Apache Hadoop Commands

In this tutorial, we will see the list of Hadoop commands which are used to perform multiple tasks like submit jobs, check the status of jobs, kill jobs, check the list of jobs, command to format namenode, command to rollback namenode in its previous state and so on.

Commands Description
$hadoop job -submit This command is used to submit the job.
$hadoop job -status This command is used to print the map and reduce the end percentage and all job counters.
$hadoop job -counter This command will print group-name counter-name and counter value.
$hadoop job -kill job-id This command will kill the job.
$hadoop job -events job-id from-event-# #-of-events. This command is used to imprint the event details received by the job tracker for the delivered scope.
$hadoop job -history [all]jobOutputDir This command is used to print job details such as the job is completed, failed, or killed. The option (all) will give more details such as successful tasks and the attempts composed for each task.
$hadoop job -list [all] This command will display jobs that are yet to complete.
$hadoop job -kill-task task-id This command will kill the task.
$hadoop job -fail-task task-id This command will fail the task.
$hadoop job -set-priority job-id priority This command will change the priority of the job. The values allowed for priority are very high, high, normal, low, and very low.
$hadoop dfsadmin -report This command is used to describe the filesystem.
$hadoop dfsadmin -refreshNodes This command will re-read the hosts and exclude files to update the set of Datanodes that are allowed to connect to the Namenode and those that should be decommissioned or recommissioned.
$hadoop dfsadmin -finalizeUpgrade This command will finalize the upgrade of HDFS.

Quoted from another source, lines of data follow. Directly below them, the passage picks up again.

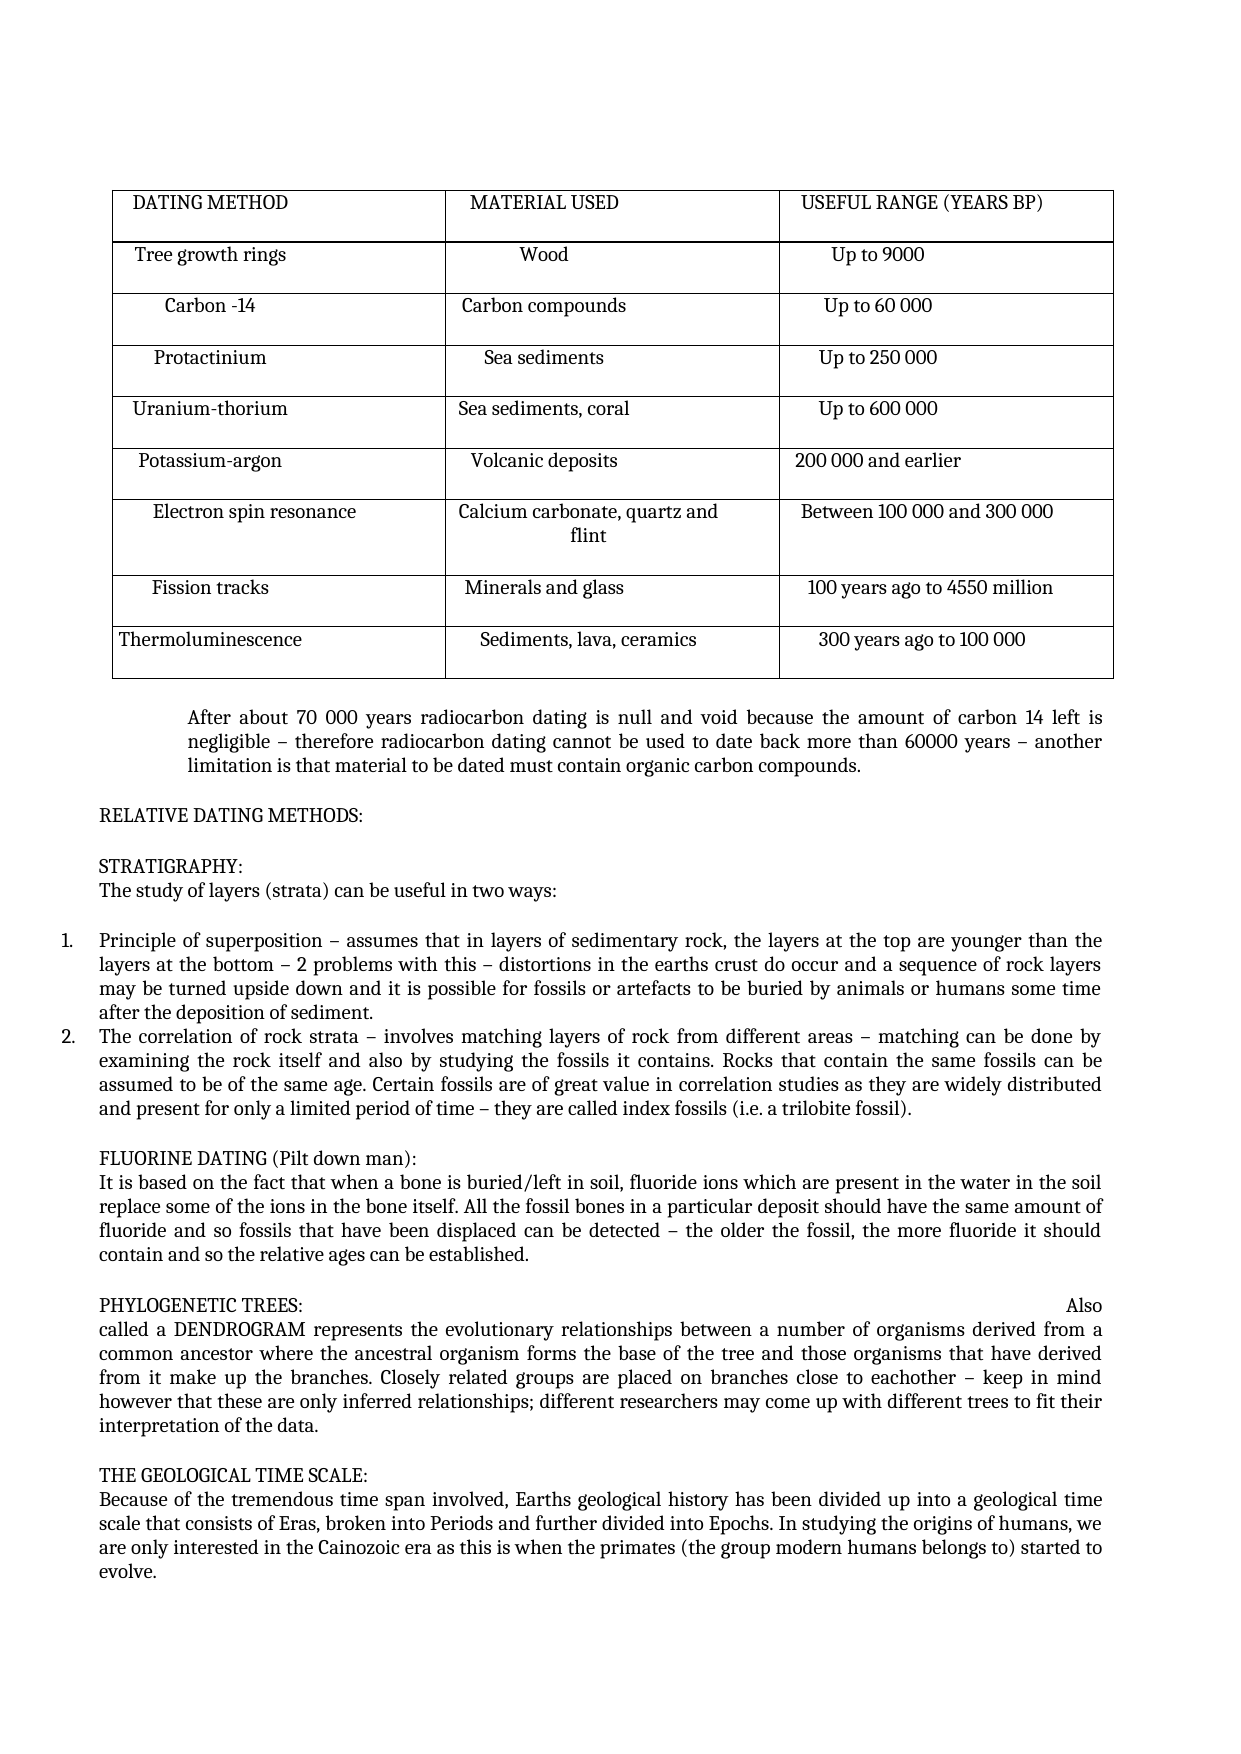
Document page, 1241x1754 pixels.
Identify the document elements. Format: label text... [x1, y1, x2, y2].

table_cell Sea sediments [446, 346, 779, 396]
table_cell Uranium-thorium [113, 397, 445, 448]
table_cell Carbon -14 [113, 294, 445, 344]
text STRATIGRAPHY: The study of layers (strata) can be useful in two ways: [99, 854, 1104, 902]
text FLUORINE DATING (Pilt down man): It is based on the fact that when a bone is buried/left in soil, fluoride ions which are present in the water in the soil replace some of the ions in the bone itself. All the fossil bones in a particular deposit should have the same amount of fluoride and so fossils that have been displaced can be detected – the older the fossil, the more fluoride it should contain and so the relative ages can be established. [99, 1147, 1104, 1267]
text THE GEOLOGICAL TIME SCALE: Because of the tremendous time span involved, Earths geological history has been divided up into a geological time scale that consists of Eras, broken into Periods and further divided into Epochs. In studying the origins of humans, we are only interested in the Cainozoic era as this is when the primates (the group modern humans belongs to) started to evolve. [99, 1464, 1104, 1583]
table_cell Up to 600 000 [780, 397, 1113, 448]
table_cell Wood [446, 243, 779, 293]
table_cell Sea sediments, coral [446, 397, 779, 448]
table_cell Calcium carbonate, quartz and flint [446, 500, 779, 575]
table_cell Between 100 000 and 300 000 [780, 500, 1113, 575]
table_header USEFUL RANGE (YEARS BP) [780, 191, 1113, 241]
table_header MATERIAL USED [446, 191, 779, 241]
table_cell Electron spin resonance [113, 500, 445, 575]
table_cell Sediments, lava, ceramics [446, 627, 779, 678]
table_cell Up to 250 000 [780, 346, 1113, 396]
table_cell Up to 60 000 [780, 294, 1113, 344]
table_cell Fission tracks [113, 576, 445, 626]
text PHYLOGENETIC TREES: Also called a DENDROGRAM represents the evolutionary relationships between a number of organisms derived from a common ancestor where the ancestral organism forms the base of the tree and those organisms that have derived from it make up the branches. Closely related groups are placed on branches close to eachother – keep in mind however that these are only inferred relationships; different researchers may come up with different trees to fit their interpretation of the data. [99, 1293, 1104, 1437]
table_cell Volcanic deposits [446, 449, 779, 499]
table_cell Carbon compounds [446, 294, 779, 344]
table_cell 200 000 and earlier [780, 449, 1113, 499]
table_cell Minerals and glass [446, 576, 779, 626]
table_cell Tree growth rings [113, 243, 445, 293]
table_cell Protactinium [113, 346, 445, 396]
table_header DATING METHOD [113, 191, 445, 241]
table_cell Up to 9000 [780, 243, 1113, 293]
table_cell Thermoluminescence [113, 627, 445, 678]
list Principle of superposition – assumes that in layers of sedimentary rock, the layers at the top are younger than the layers at the bottom – 2 problems with this – distortions in the earths crust do occur and a sequence of rock layers may be turned upside down and it is possible for fossils or artefacts to be buried by animals or humans some time after the deposition of sediment. [61, 929, 1104, 1025]
list The correlation of rock strata – involves matching layers of rock from different areas – matching can be done by examining the rock itself and also by studying the fossils it contains. Rocks that contain the same fossils can be assumed to be of the same age. Certain fossils are of great value in correlation studies as they are widely distributed and present for only a limited period of time – they are called index fossils (i.e. a trilobite fossil). [61, 1025, 1104, 1121]
text After about 70 000 years radiocarbon dating is null and void because the amount of carbon 14 left is negligible – therefore radiocarbon dating cannot be used to date back more than 60000 years – another limitation is that material to be dated must contain organic carbon compounds. [187, 679, 1104, 777]
table_cell 100 years ago to 4550 million [780, 576, 1113, 626]
text RELATIVE DATING METHODS: [99, 804, 1104, 828]
table_cell 300 years ago to 100 000 [780, 627, 1113, 678]
table_cell Potassium-argon [113, 449, 445, 499]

$hadoop dfsadmin -upgradeProgress status / details / force This command will request the current distributed upgrade status, a detailed status, or force the upgrade to proceed.
$hadoop dfsadmin -metasave filename This command saves the Namenode's fundamental data structures to the filename in the directory named by hadoop.log.dir property.
$hadoop dfsadmin -restoreFailedStorage true / false / check This command is used to turn on/off planned effort to recover broken storage replicas.
$hadoop namenode -format This command will format the namenode.
$hadoop namenode -rollback This command is used to revert the namenode to the earlier version. This command is used when the Hadoop cluster is stopped.
$hadoop namenode -finalize This command will remove the previous state of the files system. The recent upgrade will become permanent. The rollback option will not be available anymore. Once the finalization is completed post that, the namenode is shutdown.
$hadoop namenode -importCheckpoint This command will load an image from a checkpoint directory and save it into the current one. Checkpoint dir is read from property fs. checkpoint. dir.